Cosa dice lo studio 

Dai dati dello studio emerge che la nuova applicazione “sta imparando a poco a poco e, crescendo, potrebbe essere in grado di progettare esperimenti, analizzare dati e decidere se un articolo scientifico può essere pubblicato o meno”. Anche se “sbaglia facilmente”. Secondo Nature “è proprio questo il momento giusto per trovare le regole per utilizzarne al meglio le potenzialità, evitando che gli errori possano scardinare i principi che da sempre guidano la ricerca scientifica”. 

I nuovi utilizzi 

Alcuni scienziati stanno utilizzando ChatGPT per scrivere saggi e discorsi, nel sintetizzare gli articoli che leggono, prendere appunti sui loro esperimenti o per scrivere programmi informatici.
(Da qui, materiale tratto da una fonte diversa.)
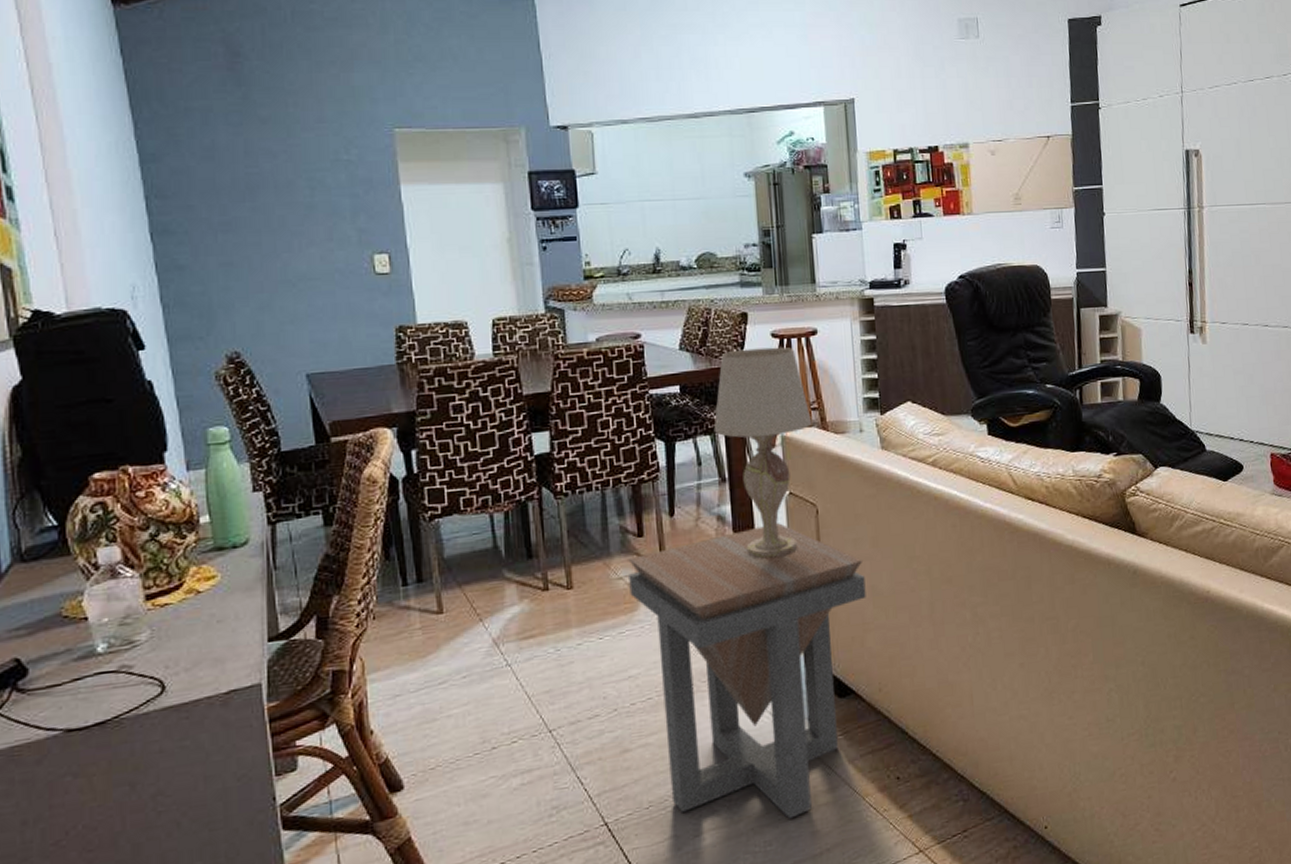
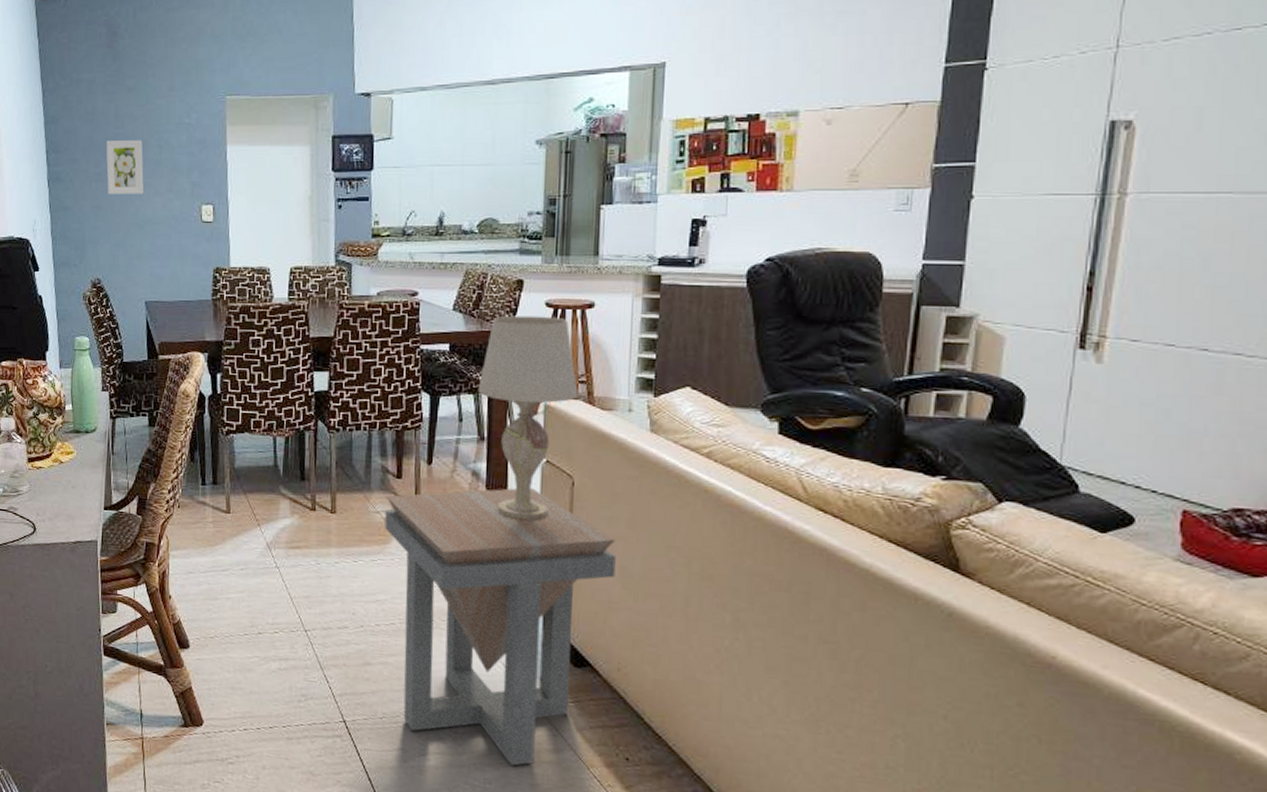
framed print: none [234,181,293,247] -> present [106,140,144,194]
Questo significa che programmi come questi, chiamati chatbot, ogni giorno vengono alimentati con dati e informazioni che permettono loro di imparare e di evolversi. Vale a dire, rileva Nature, che “presto questa tecnologia si evolverà al punto da poter progettare esperimenti, scrivere e completare manoscritti, condurre peer review e supportare decisioni editoriali per accettare o rifiutare manoscritti”. Dietro l’angolo potrebbero esserci una vera rivoluzione per la ricerca eun’accelerazione dell’innovazione, ma anche errori che potrebbero degradare la qualità e la trasparenza della ricerca. Potrebbero, per esempio, generare testi apparentemente convincenti ma sbagliati nei contenuti, fino a distorcere fatti scientifici e a diffondere disinformazione. Per questo motivo è meglio intervenire subito stabilendo delle regole, e sono almeno cinque quelle da cui, secondo la rivista, bisogna cominciare. 

Le regole lanciate da Nature 

La prima prevede che qualsiasi risultato prodotto da una chatbot sia sottoposto a una verifica umana, soprattutto alla luce del grande sviluppo che questi programmi potranno avere a mano a mano che si evolveranno, fino a produrre una nuova generazione di motori di ricerca capaci di dare risposte sempre più dettagliate, ma non per questo valide. La seconda regola prevede che questi programmi siano utilizzati in modo responsabile e trasparente, per esempio indicando ogni volta quale chatbot sia stata utilizzata per produrre un risultato, un documento o un’invenzione degna di brevetto. In terzo luogo, la trasparenza è d’obbligo anche nella proprietà delle chatbot e, secondo Nature, si dovrebbero intensificare gli sforzi perché siano per la maggioranza liberamente accessibili. La quarta regole prevede che si utilizzino al meglio tutti i vantaggi che l’IA potrà offrire e, infine, bisognerà estendere il più possibile il dibattito su questo tema perché aumenti la consapevolezza nella società.